Wednesday, September 2, 2009

More Gifts from the Sea

I am currently spending a week alone at the ocean on Florida's Panhandle. My husband and his dad have always reserved Labor Day week for father-son time, and with both of my kids away at college, I decided to spend the week at the ocean. All by myself! I did this last year also, and it was awesome, so decided to take the opportunity again. For me it's a great time to think, pray, write and to grow.

I am reading a book my daughter gave me to enjoy during my week away, Anne Morrow Lindbergh's "Gift From the Sea". I love the book, I treasure Anne's wisdom. She took two weeks every year to be alone by the sea, to regroup, to soul-search, to reinvent herself. She did that even as the mother of 5 children. Cool thing is, she wrote her best-selling "Gifts From the Sea" after many years of ocean sabbaticals, when she was the age I am now, 49. She published several more books over the next two decades and lived to the age of 94...for her, middle age was just that, only the middle of her life with many more years to be productive, to grow, to make a difference.

Reading her book compelled me to read her biography. She was a great woman who was also, like her husband, an aviator. She won numerous awards and remained her own person with her own interests and goals in spite of her infant son being murdered, marital difficulties and raising 5 additional children.

I was reading today her chapter from Gifts, "The Oyster Bed" in which she contemplates the "middle age" portion of life. She talks about the growth pains of early adolescence....discontent, restlessness, doubt, despair and longing. But we accept those feelings as normal, knowing adolescence is a transition phase to growth, wisdom and to productive adulthood.

Some of those same feelings accompany middle age as children leave and our bodies age and our lives change. Maybe, she says, the feelings that accompany middle age also herald growth and new beginnings. As she states "Is it possible that middle age can be looked upon as a period of second-flowering, second growth, even a kind of second adolescence? One might be free for growth of mind, heart and talent; free at last for spiritual growth".

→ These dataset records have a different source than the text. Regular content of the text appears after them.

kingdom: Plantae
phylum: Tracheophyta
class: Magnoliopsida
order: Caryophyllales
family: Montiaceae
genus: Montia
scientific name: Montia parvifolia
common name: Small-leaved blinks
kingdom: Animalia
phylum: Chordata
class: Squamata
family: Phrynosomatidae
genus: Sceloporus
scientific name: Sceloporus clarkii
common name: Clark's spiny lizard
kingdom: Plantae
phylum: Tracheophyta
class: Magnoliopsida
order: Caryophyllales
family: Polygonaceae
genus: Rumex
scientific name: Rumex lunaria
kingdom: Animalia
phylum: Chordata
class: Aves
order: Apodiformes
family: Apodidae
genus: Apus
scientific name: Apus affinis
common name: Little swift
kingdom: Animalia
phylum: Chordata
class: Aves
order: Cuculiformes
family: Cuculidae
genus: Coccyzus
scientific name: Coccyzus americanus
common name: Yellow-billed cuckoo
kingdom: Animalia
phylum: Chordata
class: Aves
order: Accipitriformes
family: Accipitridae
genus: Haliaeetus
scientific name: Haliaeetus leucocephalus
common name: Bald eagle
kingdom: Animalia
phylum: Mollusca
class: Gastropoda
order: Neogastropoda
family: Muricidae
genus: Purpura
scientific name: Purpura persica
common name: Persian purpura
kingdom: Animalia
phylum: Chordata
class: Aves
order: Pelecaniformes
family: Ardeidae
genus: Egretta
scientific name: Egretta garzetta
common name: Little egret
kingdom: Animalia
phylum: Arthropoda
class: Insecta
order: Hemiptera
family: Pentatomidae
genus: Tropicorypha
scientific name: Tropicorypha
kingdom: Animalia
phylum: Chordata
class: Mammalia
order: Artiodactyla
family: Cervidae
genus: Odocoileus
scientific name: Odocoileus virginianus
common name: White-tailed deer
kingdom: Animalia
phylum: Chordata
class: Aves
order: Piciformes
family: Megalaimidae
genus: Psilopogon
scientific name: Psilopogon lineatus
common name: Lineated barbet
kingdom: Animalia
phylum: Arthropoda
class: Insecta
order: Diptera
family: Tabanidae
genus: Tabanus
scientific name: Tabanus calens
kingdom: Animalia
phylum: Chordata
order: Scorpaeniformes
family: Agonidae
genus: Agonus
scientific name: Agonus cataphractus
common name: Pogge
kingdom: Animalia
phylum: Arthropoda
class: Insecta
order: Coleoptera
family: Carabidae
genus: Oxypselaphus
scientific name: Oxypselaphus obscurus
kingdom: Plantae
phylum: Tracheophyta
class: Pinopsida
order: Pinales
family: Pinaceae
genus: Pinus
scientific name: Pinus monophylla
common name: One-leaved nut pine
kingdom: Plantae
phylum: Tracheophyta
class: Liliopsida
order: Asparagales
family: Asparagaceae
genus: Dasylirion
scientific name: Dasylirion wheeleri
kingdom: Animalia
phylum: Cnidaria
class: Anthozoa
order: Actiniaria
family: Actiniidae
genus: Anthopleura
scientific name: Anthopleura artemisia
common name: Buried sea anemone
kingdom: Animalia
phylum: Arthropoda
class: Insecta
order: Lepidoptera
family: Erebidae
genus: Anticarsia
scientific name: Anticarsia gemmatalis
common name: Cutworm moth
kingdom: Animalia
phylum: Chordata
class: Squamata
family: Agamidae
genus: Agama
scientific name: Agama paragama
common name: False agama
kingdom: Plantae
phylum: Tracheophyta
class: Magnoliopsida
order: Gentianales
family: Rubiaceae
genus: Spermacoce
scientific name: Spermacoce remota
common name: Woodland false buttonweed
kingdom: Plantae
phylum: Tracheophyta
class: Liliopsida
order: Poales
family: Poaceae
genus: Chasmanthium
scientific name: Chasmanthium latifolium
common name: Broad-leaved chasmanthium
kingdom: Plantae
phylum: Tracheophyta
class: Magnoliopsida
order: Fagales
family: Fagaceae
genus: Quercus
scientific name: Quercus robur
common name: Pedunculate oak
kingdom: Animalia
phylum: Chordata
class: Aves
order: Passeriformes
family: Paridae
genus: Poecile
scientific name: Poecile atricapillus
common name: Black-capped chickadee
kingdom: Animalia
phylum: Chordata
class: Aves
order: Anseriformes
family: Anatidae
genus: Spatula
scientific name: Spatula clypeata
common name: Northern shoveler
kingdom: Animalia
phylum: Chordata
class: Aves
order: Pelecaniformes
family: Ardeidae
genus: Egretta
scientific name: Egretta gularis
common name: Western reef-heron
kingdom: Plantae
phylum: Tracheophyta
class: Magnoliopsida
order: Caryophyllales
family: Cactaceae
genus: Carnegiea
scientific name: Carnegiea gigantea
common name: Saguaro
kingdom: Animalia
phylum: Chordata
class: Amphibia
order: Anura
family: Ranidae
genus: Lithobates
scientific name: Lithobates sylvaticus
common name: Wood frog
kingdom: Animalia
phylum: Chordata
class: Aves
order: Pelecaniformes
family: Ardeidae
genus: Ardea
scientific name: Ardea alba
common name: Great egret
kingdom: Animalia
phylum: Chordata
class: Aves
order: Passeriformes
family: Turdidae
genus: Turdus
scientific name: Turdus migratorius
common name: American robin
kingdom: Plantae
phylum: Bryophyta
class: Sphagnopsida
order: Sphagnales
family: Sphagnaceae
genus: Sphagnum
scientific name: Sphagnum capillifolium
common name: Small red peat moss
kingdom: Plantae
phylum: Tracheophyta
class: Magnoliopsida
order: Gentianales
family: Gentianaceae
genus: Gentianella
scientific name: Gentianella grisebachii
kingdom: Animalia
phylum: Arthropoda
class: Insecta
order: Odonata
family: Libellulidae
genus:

Women I admire most are those I see who thrive and grow and accept new challenges in middle age. I loved examples of this in a Time Magazine article I read several years ago "Midlife Crisis? Bring it On". Many middle-aged women have gained wisdom from adversity they've experienced in the first half of their life, adversity that has in the end given them new aspirations.

My best friend of 30 years, also a nurse, is my age and going back for a Master's degree to start a new vocation as a licensed counselor based on her experience with her own daughter, who was diagnosed with bipolar disorder and successfully treated years ago. My neighbor, who told me she wanted to die when at age 60 she lost her husband, in the end became curious about her own ancestry; her husband's family had been central to their lives during their marriage. That led her to learn to use a computer and genealogy software. She has since become a wizard at genealogy research, has published 2 genealogy books, has learned to drive on expressways all over the country to touch base with distant new-found relatives and has traveled to Germany and Russia to learn about her ancestry. She's connected hundreds of people to their heritage and to each other. She also now manages real estate, has learned to operate the large farm equipment of relatives she located in the Dakota's and even line dances with new friends for the first time at age of 72.

I see people now all of the time who use experiences that have brought them to middle age to reinvent themselves and their lives. I want to be like them. Maybe the hard events we overcome, like cancer, are gaitways to new beginnings, to new opportunities to reinvent ourselves, to new ways to make a difference.